In its early days, the universe was a hot, dense soup of subtomatic particles, which included hydrogen and helium nuclei, alias barone. Small fluctuations created a sloping pattern through this early ionized plasma, which, with the spread of the universe and cooled, folded into a dimensional place. They are known as waves, or bubbles Barion Sound Osilations (Bao) It is possible to use BAOS as a kind of cosmic ruler to investigate the effects of dark energy on the history of the universe.

Desi is a sophisticated device that can get light from more than 5000 heavenly items simultaneously.

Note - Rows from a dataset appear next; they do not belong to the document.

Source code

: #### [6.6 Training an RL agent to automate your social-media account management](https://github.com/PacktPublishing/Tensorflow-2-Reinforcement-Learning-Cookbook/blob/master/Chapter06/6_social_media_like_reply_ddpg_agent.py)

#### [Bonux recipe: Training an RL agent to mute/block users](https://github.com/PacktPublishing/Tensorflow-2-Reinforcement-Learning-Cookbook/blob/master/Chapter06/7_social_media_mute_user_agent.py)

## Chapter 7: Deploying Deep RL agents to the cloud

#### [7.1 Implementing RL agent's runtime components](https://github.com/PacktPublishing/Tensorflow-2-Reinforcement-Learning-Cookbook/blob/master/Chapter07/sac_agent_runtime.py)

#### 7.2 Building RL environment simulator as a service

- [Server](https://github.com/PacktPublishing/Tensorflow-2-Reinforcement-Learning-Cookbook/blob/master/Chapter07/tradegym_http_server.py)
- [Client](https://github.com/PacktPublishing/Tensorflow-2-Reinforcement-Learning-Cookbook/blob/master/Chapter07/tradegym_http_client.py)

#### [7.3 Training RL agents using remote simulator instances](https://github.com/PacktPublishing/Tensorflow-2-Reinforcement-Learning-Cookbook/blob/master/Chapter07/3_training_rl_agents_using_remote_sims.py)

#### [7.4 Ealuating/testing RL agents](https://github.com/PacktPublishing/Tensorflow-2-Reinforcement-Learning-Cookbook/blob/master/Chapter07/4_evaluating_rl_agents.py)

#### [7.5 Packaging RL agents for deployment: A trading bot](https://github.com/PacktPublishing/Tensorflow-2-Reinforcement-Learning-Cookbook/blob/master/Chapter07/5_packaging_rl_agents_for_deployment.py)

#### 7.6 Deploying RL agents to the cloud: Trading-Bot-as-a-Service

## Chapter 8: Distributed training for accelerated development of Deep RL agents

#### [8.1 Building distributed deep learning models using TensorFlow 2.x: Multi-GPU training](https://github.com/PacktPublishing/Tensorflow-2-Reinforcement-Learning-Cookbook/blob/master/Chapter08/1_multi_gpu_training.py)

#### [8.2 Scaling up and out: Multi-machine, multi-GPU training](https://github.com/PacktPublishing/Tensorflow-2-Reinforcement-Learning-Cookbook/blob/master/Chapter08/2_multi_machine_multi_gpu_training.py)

Designed to do this: Determine the galaxies and galaxies for more than 11 billion years and measure the precise size of these bubbles (both near and far). The data can then be cut into pieces to determine how rapidly the universe is spreading in the past, better than how much its expansion is being affected.
A top trend
The results of the previous year were based on a whole year -long data analysis taken from seven different pieces of cosmic time, and includes 450,000 kosar, which has been the largest accumulated so far, of which is the most remote period of 0.82 % (between 8 to 11 billion years ago). When the basic contract with the Lamba CDM model, when the first year’s results were mixed with other studies data (including the microwave background radiation and type IA Supernova), some subtle differences arose.
Basically, these differences suggested that the dark energy was weakening. In terms of confidence, the results were equal to 2.6 sigma levels for DESI data in conjunction with CMB Datases. When you add supernova’s data, this number increased to 2.5 sigma, 3.5 sigma, or 3.9 Sigma levels, depending on what special supernova datastate was used.
DSI data must be linked to other independent measurements because “we want consistency,” said Water Low University co -spacson. “All different experiments should give us the same answer as to how much the universe is, how fast the universe is spreading. It is not good if all the experiences agree with the Lambida-CDM model, but then give you different parameters. It is just to say that this is not enough for the Lambda-CDM.